The article deals with legal problems of the emergence and death of various categories of biomaterials, such as human organs, tissues, and cells, as well as cell lines derived from them. The author shows the main features of the proprietary legal nature of biomaterials from the point of view of the theory of civil law through the prism of the principles of materialism and economic value. The article also examines the emergence of the right to biomaterials according to two models: initial and derivative, which makes it possible to reveal the paradox of the human body as a source of biomaterials.

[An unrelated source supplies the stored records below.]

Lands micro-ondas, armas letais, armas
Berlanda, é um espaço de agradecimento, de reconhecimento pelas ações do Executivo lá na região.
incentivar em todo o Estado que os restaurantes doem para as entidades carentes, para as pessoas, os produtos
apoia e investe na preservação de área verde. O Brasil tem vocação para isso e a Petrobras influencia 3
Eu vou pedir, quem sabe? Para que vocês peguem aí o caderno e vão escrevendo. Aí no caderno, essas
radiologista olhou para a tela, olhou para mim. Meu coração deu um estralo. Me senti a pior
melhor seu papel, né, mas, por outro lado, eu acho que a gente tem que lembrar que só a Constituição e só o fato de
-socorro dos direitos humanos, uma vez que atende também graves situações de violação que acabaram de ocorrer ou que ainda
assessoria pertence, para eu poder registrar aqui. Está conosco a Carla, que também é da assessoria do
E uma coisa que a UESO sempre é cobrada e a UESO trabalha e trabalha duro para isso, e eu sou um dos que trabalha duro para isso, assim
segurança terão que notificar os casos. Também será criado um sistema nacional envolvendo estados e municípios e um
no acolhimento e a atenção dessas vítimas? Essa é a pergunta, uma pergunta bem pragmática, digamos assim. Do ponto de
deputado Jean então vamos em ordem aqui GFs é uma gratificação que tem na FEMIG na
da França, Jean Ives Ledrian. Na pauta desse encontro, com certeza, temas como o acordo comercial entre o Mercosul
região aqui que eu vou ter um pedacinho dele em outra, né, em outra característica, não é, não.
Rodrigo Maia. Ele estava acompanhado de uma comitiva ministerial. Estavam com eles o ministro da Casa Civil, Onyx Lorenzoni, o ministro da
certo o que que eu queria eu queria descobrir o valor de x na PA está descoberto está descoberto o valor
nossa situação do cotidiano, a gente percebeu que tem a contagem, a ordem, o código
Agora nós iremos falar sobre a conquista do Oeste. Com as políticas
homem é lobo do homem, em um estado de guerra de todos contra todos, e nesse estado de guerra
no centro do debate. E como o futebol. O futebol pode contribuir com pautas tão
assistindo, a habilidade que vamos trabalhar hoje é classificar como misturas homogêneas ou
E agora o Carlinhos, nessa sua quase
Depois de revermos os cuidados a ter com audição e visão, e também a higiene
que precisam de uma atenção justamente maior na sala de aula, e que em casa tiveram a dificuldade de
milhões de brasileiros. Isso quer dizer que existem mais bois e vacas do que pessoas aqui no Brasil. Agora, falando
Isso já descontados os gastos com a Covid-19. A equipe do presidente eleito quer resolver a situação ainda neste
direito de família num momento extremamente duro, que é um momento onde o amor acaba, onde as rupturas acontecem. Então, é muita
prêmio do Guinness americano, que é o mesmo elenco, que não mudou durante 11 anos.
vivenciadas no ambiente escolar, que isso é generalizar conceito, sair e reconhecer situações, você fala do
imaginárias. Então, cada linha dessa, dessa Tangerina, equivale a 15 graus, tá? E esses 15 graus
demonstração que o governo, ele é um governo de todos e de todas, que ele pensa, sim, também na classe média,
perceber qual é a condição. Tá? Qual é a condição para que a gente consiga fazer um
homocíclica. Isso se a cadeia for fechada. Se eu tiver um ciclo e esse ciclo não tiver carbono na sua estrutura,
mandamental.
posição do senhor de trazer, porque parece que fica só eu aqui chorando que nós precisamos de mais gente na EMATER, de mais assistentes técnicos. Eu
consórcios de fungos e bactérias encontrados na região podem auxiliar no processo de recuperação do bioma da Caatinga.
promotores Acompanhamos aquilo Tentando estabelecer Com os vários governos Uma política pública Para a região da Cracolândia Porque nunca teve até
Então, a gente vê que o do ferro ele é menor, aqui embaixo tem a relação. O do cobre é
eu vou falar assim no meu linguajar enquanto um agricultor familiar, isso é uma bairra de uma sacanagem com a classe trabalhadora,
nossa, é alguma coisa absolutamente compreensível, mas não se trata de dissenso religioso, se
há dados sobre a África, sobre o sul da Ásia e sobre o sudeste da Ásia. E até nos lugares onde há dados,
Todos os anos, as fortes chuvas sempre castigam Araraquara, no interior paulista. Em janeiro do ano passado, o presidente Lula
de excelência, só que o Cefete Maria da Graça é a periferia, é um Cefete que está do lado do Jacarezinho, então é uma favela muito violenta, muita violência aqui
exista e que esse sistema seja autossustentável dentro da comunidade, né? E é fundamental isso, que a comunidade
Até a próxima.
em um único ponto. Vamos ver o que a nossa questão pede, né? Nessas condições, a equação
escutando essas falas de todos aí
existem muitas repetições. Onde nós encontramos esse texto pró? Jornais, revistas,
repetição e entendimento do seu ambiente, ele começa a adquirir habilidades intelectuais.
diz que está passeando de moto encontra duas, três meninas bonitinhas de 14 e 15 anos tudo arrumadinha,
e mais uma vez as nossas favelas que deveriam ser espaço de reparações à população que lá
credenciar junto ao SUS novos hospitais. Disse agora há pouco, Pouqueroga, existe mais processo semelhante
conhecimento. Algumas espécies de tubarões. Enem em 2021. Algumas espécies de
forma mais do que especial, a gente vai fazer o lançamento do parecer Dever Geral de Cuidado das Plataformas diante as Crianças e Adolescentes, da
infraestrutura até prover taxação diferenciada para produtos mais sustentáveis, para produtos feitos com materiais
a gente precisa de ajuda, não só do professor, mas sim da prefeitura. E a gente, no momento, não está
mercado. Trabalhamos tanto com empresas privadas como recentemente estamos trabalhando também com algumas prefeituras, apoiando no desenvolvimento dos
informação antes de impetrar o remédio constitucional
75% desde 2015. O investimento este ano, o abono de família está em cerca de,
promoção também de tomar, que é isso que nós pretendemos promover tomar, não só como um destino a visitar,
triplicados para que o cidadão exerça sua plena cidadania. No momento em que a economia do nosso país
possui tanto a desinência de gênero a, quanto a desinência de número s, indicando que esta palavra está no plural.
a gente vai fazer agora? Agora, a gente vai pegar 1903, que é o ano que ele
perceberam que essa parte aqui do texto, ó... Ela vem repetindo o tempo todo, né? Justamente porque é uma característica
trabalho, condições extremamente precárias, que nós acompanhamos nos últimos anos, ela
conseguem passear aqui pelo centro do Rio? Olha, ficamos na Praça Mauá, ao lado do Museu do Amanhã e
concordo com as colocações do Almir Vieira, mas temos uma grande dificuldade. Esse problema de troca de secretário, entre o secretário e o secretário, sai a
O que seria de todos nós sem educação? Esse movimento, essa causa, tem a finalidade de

The author shows that the human body is a point of partial coincidence of the object of law and the subject of law, which creates a locus of legal uncertainty. It is proposed to resolve the paradox either using the construction of the “natural environment” of the human body, or through the idea of organic self-ownership. The author makes a reasoned choice in favor of the latter. The article also provides a classification of various biomaterials from the point of view of traditional proprietary characteristics: movability, divisibility, substitutability, etc. The very possibility to talk about biomaterials in this way illustrates in detail their proprietary legal nature. Then the author builds a model of civil relations between the participants in the organ transplant process through the classic triad of the owner’s rights: ownership, usage and disposal. The author, relying on the theory of the transactional nature of informed consent, hypothesizes that the donor has an unnamed property right: the right to destroy the seized biomaterial. Such a right, contrary to the prevailing understanding, does not arise from informed consent as such, but follows the property, since it does not depend on the change in the owner of the biomaterial. The author shows that the totality of the features set out in the article: materiality, the possibility of proprietary legal classification and the presence of derivative property rights following the biomaterial, strengthens the view of biomaterials as objects of property rights.